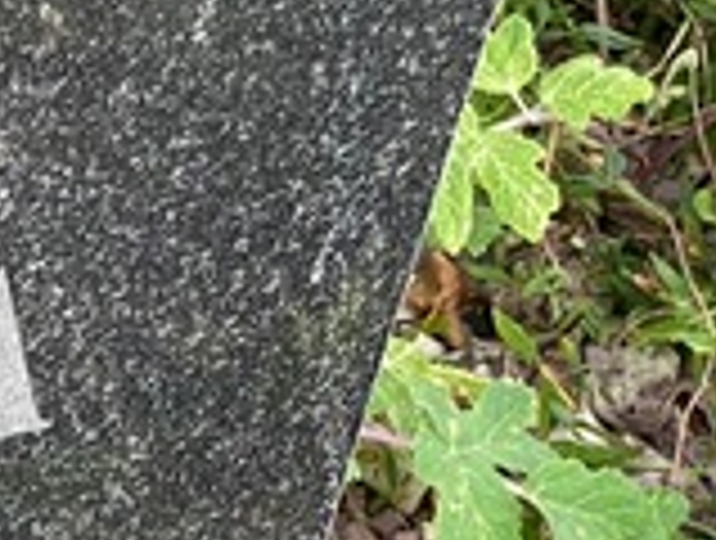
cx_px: -486
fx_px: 5411
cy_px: 720
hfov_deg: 7.4
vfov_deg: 5.7
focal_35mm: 261
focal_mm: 6
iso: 32
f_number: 2
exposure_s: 1/122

•••

*What this task involves*
Repeat the records word for word. Leave out whatever pictures they hold.

*Exercise output*
cx_px: -486
fx_px: 5411
cy_px: 720
hfov_deg: 7.4
vfov_deg: 5.7
focal_35mm: 261
focal_mm: 6
iso: 32
f_number: 2
exposure_s: 1/122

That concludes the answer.